Comparing Implementations #

We validated our custom SHAP implementation against the official shap library using cosine similarity:

import shap
import numpy as np

# Official SHAP explainer
official_explainer = shap.TreeExplainer(gbm)
official_shap_values = official_explainer.shap_values(X_test[:5])[:, :, 1]  # Class 1 probabilities

# Calculate similarity
cos_sim = np.sum(custom_shap * official_shap_values) / (
    np.linalg.norm(custom_shap) * np.linalg.norm(official_shap_values)
)
print(f"Implementation similarity: {cos_sim:.2f}")

Results:

• Cosine similarity: 0.96 (1.0 = identical)

Visualization Comparison #

Custom SHAP (Ours)	Official SHAP (Library)

5. Feature Selection Using SHAP Values #

Identifying Low-Impact Features #

To identify feature importance one needs to calculate mean absolute SHAP values to rank features:

# Compute feature importance
mean_abs_shap = np.mean(np.abs(official_shap_values), axis=0)
sorted_idx = np.argsort(-mean_abs_shap)

# Visualize
shap.summary_plot(official_shap_values, X_test, plot_type="bar")

Removing Low-Impact Features #

We dropped 41% of features with lowest impact:

low_impact_features = ['CHEST_TIGHTNESS', 
                       'IMMUNE_WEAKNESS', 
                       'FAMILY_HISTORY',
                       'LONG_TERM_ILLNESS', 
                       'GENDER', 
                       'FINGER_DISCOLORATION', 
                       'MENTAL_STRESS',
]

# Create reduced dataset
X_train_reduced = X_train.drop(columns=low_impact_features)
X_test_reduced = X_test.drop(columns=low_impact_features)

Retraining with Reduced Features #

# Retrain model
gbm_reduced = GradientBoostingClassifier()
gbm_reduced.fit(X_train_reduced, y_train)

# Compare performance
orig_acc = accuracy_score(y_test, gbm.predict(X_test))
reduced_acc = accuracy_score(y_test, gbm_reduced.predict(X_test_reduced))

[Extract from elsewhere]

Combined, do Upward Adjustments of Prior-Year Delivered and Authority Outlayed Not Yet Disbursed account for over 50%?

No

print(f"Original accuracy: {orig_acc:.2f}")
print(f"Reduced accuracy: {reduced_acc:.2f}")

Results:

6. Conclusion: SHAP as a Clinical Tool #

By combining:

1. Custom SHAP implementation ($O(MN)$ complexity)
2. Feature importance analysis
3. Model simplification

We achieved:

• Transparent predictions
• Efficient deployment
• Clinically valid feature rankings

the code can be found on Kaggle

Footnotes
¹ Štrumbelj, E., & Kononenko, I. (2014). Explaining Prediction Models and Individual Predictions with Feature Contributions. Knowledge and Information Systems.